### Problem
Print the entries below word for word; the pictures stay out of your copy.

### Data shown

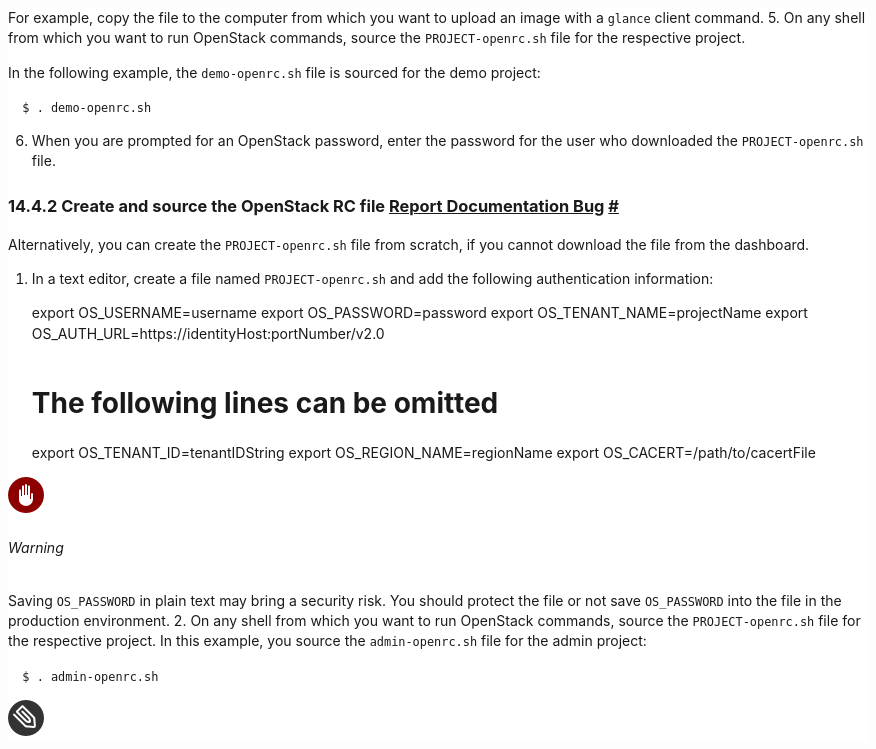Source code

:   For example, copy the file to the computer from which you want to upload an image with a `glance` client command.
5. On any shell from which you want to run OpenStack commands, source the `PROJECT-openrc.sh` file for the respective project.

  In the following example, the `demo-openrc.sh` file is sourced for the demo project:

      $ . demo-openrc.sh
6. When you are prompted for an OpenStack password, enter the password for the user who downloaded the `PROJECT-openrc.sh` file.

### 14.4.2 Create and source the OpenStack RC file [Report Documentation Bug](https://bugzilla.suse.com/enter_bug.cgi?&product=SUSE%20OpenStack%20Cloud%208&component=Documentation&short_desc=%5Bdoc%5D%2014.4.2%20%20Create%20and%20source%20the%20OpenStack%20RC%20file&comment=14.4.2%20%20Create%20and%20source%20the%20OpenStack%20RC%20file%253A%0A%0Ahttps%253A%252F%252Fdocumentation.suse.com%252Fsoc%252F8%252Fhtml%252Fsuse-openstack-cloud-crowbar-all%252Fosadm-os-cli.html%2523id-1.4.16.6.6) [\#](https://documentation.suse.com/soc/8/html/suse-openstack-cloud-crowbar-all/osadm-os-cli.html#id-1.4.16.6.6)

Alternatively, you can create the `PROJECT-openrc.sh` file from scratch, if you cannot download the file from the dashboard.

1. In a text editor, create a file named `PROJECT-openrc.sh` and add the following authentication information:

      export OS_USERNAME=username
    export OS_PASSWORD=password
    export OS_TENANT_NAME=projectName
    export OS_AUTH_URL=https://identityHost:portNumber/v2.0
    # The following lines can be omitted
    export OS_TENANT_ID=tenantIDString
    export OS_REGION_NAME=regionName
    export OS_CACERT=/path/to/cacertFile

  ![Warning](resources/D5D1BCD25D68B7FA22FB93E6887BEBA1.png)

###### Warning

  Saving `OS_PASSWORD` in plain text may bring a security risk. You should protect the file or not save `OS_PASSWORD` into the file in the production environment.
2. On any shell from which you want to run OpenStack commands, source the `PROJECT-openrc.sh` file for the respective project. In this example, you source the `admin-openrc.sh` file for the admin project:

      $ . admin-openrc.sh

![Note](resources/14A86C695F3700CE0AE33CAEC4B5E2E8.png)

### Completed exercise
Source code

:   For example, copy the file to the computer from which you want to upload an image with a `glance` client command.
5. On any shell from which you want to run OpenStack commands, source the `PROJECT-openrc.sh` file for the respective project.

  In the following example, the `demo-openrc.sh` file is sourced for the demo project:

      $ . demo-openrc.sh
6. When you are prompted for an OpenStack password, enter the password for the user who downloaded the `PROJECT-openrc.sh` file.

### 14.4.2 Create and source the OpenStack RC file [Report Documentation Bug](https://bugzilla.suse.com/enter_bug.cgi?&product=SUSE%20OpenStack%20Cloud%208&component=Documentation&short_desc=%5Bdoc%5D%2014.4.2%20%20Create%20and%20source%20the%20OpenStack%20RC%20file&comment=14.4.2%20%20Create%20and%20source%20the%20OpenStack%20RC%20file%253A%0A%0Ahttps%253A%252F%252Fdocumentation.suse.com%252Fsoc%252F8%252Fhtml%252Fsuse-openstack-cloud-crowbar-all%252Fosadm-os-cli.html%2523id-1.4.16.6.6) [\#](https://documentation.suse.com/soc/8/html/suse-openstack-cloud-crowbar-all/osadm-os-cli.html#id-1.4.16.6.6)

Alternatively, you can create the `PROJECT-openrc.sh` file from scratch, if you cannot download the file from the dashboard.

1. In a text editor, create a file named `PROJECT-openrc.sh` and add the following authentication information:

      export OS_USERNAME=username
    export OS_PASSWORD=password
    export OS_TENANT_NAME=projectName
    export OS_AUTH_URL=https://identityHost:portNumber/v2.0
    # The following lines can be omitted
    export OS_TENANT_ID=tenantIDString
    export OS_REGION_NAME=regionName
    export OS_CACERT=/path/to/cacertFile

  ![Warning](resources/D5D1BCD25D68B7FA22FB93E6887BEBA1.png)

###### Warning

  Saving `OS_PASSWORD` in plain text may bring a security risk. You should protect the file or not save `OS_PASSWORD` into the file in the production environment.
2. On any shell from which you want to run OpenStack commands, source the `PROJECT-openrc.sh` file for the respective project. In this example, you source the `admin-openrc.sh` file for the admin project:

      $ . admin-openrc.sh

![Note](resources/14A86C695F3700CE0AE33CAEC4B5E2E8.png)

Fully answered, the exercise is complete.